Having breadboarded the latching power circuit from my last post and found it works pretty well, I’ve made a more permanent version that plugs directly onto the headers on my Cyclone 3 board. While I’d normally build something like this on stripboard, it’s not really appropriate for this project because the pins on the 40-pin headers are only one row of holes apart. Therefore I’ve used matrix board this time around.
This is the case I plan to use to house this project. It’s the case from an old, dead Acer Aspire L320 – a nice looking machine that, unfortunately, seems to have insufficient chipset cooling, so tends to die a horrible death. Dead ones crop up on Ebay fairly frequently, and with a little bit of cleaning up and removing of label residue, they’re an ideal housing for a project like this one.
![L320case](http://retroramblings.net/wp-content/uploads/2012/08/L320case.jpg)
Behind the power button is a little circuit board with four LEDs (actually only three on mine, but space for a fourth) and the actual power button switch. I rewired this board slightly – removed the blue LEDs (*please* people, can we get over the blue LED thing now!) and replaced them with green, yellow, orange and red ones. I also wired the LED anodes in common, to keep the component count down. The common anode will be fed from 3.3v through a small resitor, then the four LEDs’ cathodes will be tied directly to FPGA pins. When the respective FPGA pin is low, the LED will light up.
![SwitchBoard](http://retroramblings.net/wp-content/uploads/2012/08/SwitchBoard.jpg)
The obvious problem with this arrangement is that when more than one LED is lit, the current will be shared between them, making them dimmer – to avoid this, I’ll use a pulse-width modulation system, giving each LED a 25% duty cycle, and alternating between them, so no two LEDs will be lit at the same time.
The VHDL code for this is as follows:
library ieee;
use ieee.std_logic_1164.all;
use ieee.std_logic_unsigned.all;
use IEEE.numeric_std.ALL;
entity statusleds_pwm is
port(
clk : in std_logic;
leds_in : in std_logic_vector(3 downto 0);
leds_out : out std_logic_vector(3 downto 0)
);
end statusleds_pwm;
architecture rtl of statusleds_pwm is
signal counter : unsigned(18 downto 0);
begin
process(clk)
begin
if rising_edge(clk) then
counter <= counter+1;
if counter(16 downto 0)=X"0000"&"0" then
leds_out<="1111";
case counter(18 downto 17) is
when "00" =>
leds_out(0)<=not leds_in(0);
when "01" =>
leds_out(1)<=not leds_in(1);
when "10" =>
leds_out(2)<=not leds_in(2);
when "11" =>
leds_out(3)<=not leds_in(3);
end case;
end if;
end if;
end process;
end architecture;
As I mentioned in my previous post, the Cyclone 3 board I’m using has four general purpose IO headers, but two of these headers share FPGA pins with the RAM chips, so on a board like mine that’s populated with two RAM chips, there are only a handful of available IOs on headers J3 and J4. There are, however, enough to run my latching power circuit, the LEDs, and a couple left over which I’ll use for an RS232 port.
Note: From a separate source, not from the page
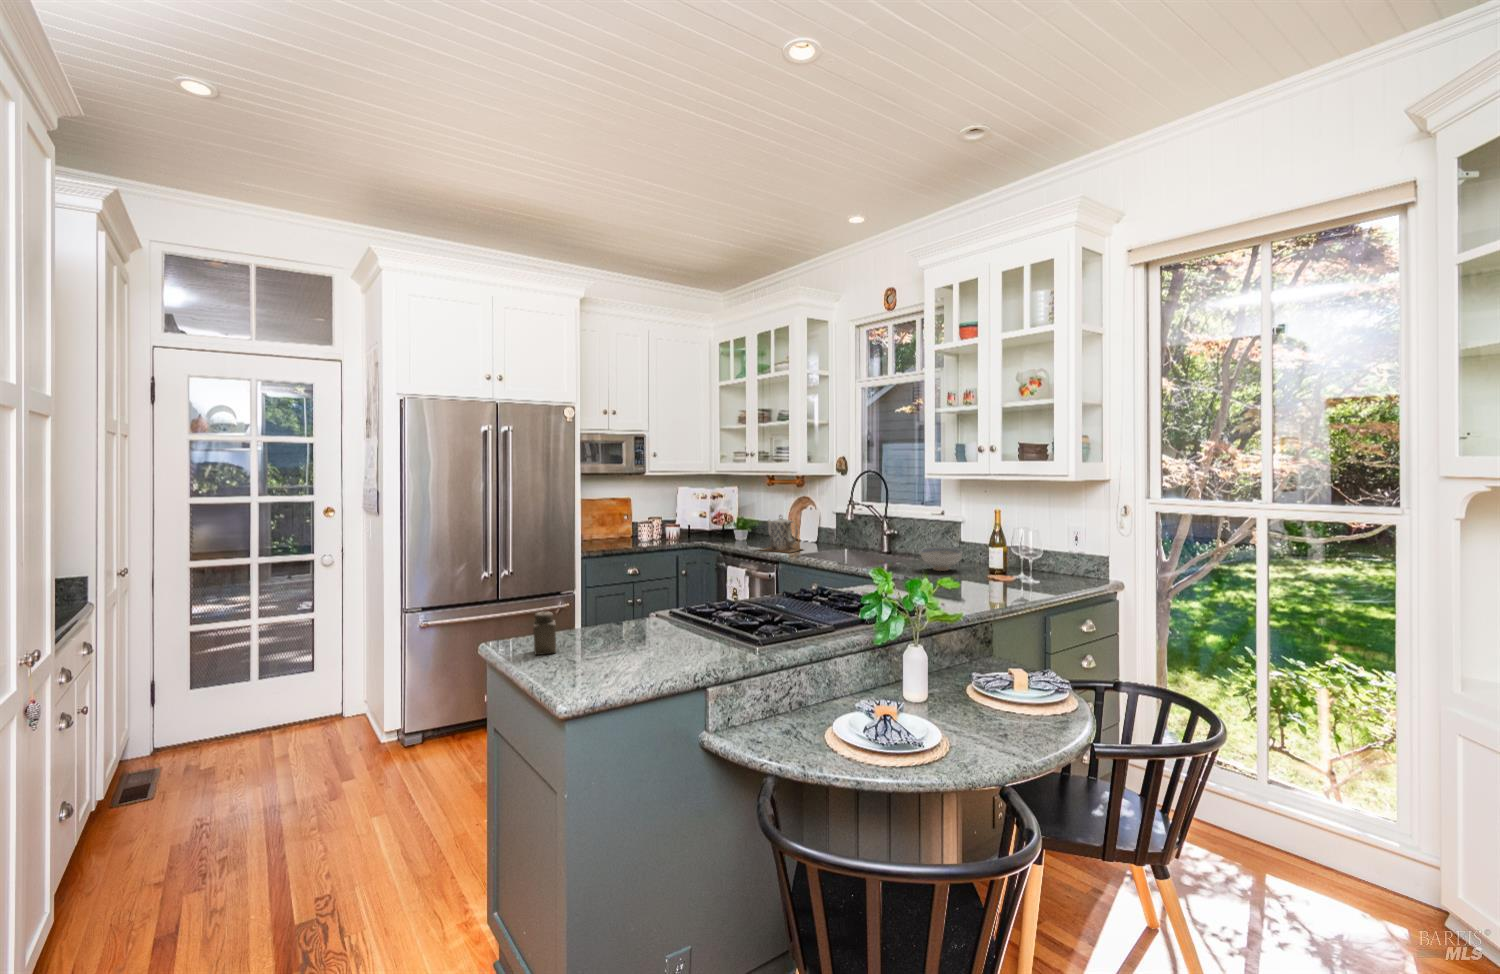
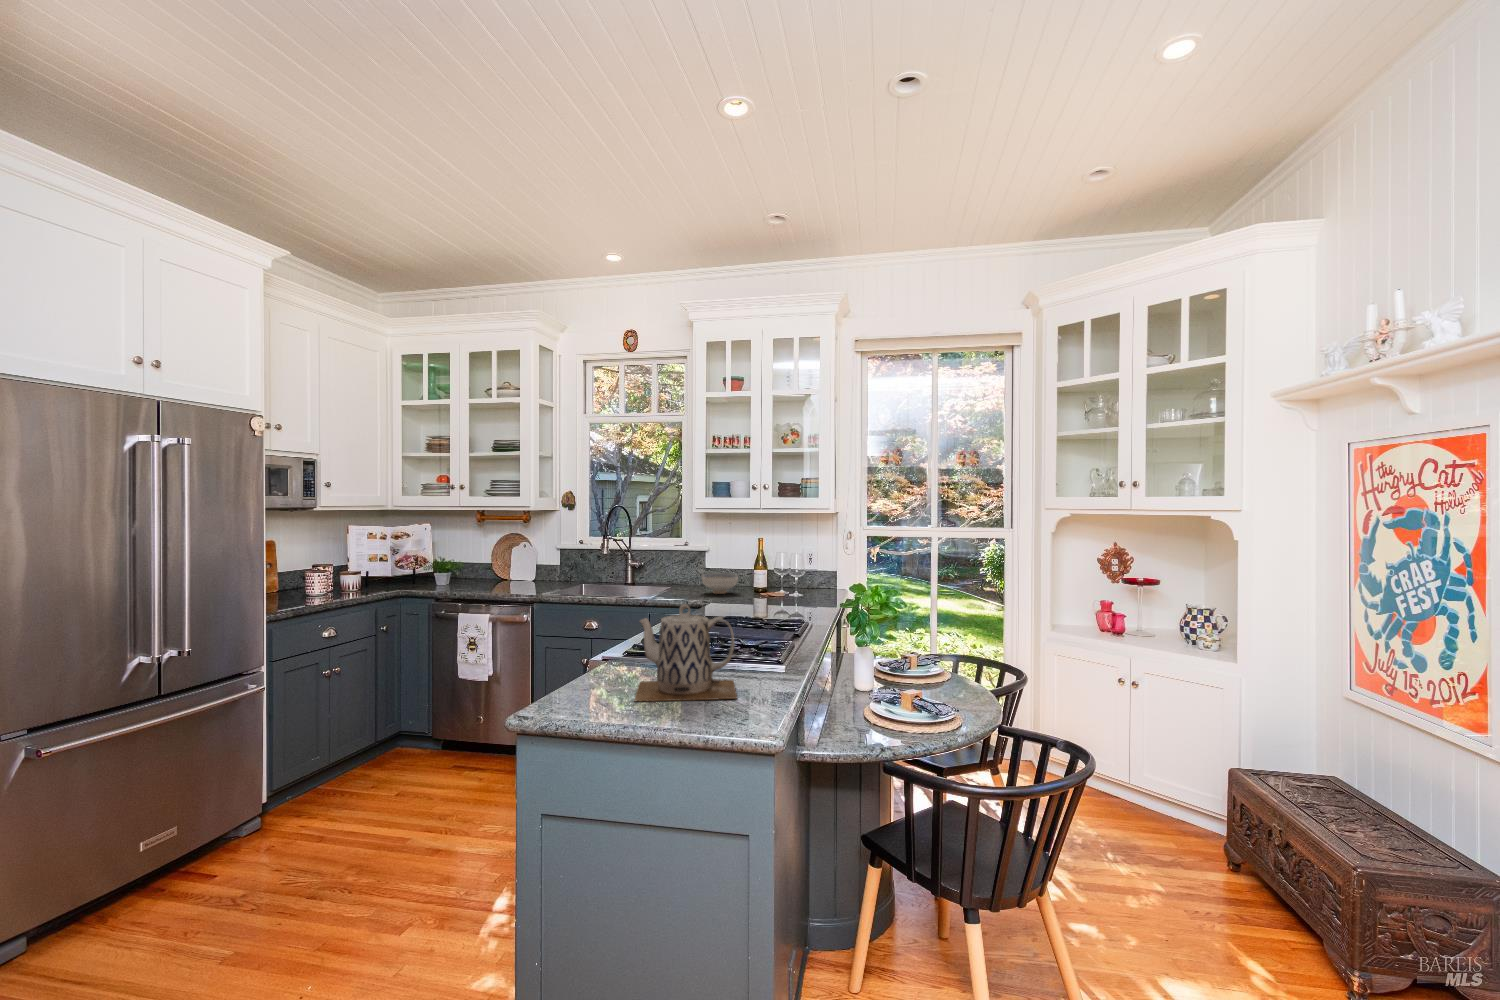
teapot: present [761,515,800,553] -> present [634,604,737,701]
salt shaker: present [533,611,556,655] -> none [576,654,614,713]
The following matrix board layout describes a board which connects directly to headers J3 and J4 on the FPGA board, leaving the IO-rich J1 and J2 free for A/V, SD Card and joystick interfaces.
![DualHeaderMatrixLayout](http://retroramblings.net/wp-content/uploads/2012/08/DualHeaderMatrixLayout-1024x437.jpg)
I’m currently waiting for delivery of some MAX3232s (MAX232 variant that runs from 3.3v) – so that part of the board isn’t yet built – but the power aspect is built and working. ![DSC_6783](http://retroramblings.net/wp-content/uploads/2012/08/DSC_6783.jpg)
(The above is not quite the final version – I moved one signal to a different IO pin, and added a small capacitor between LED+ and GND.)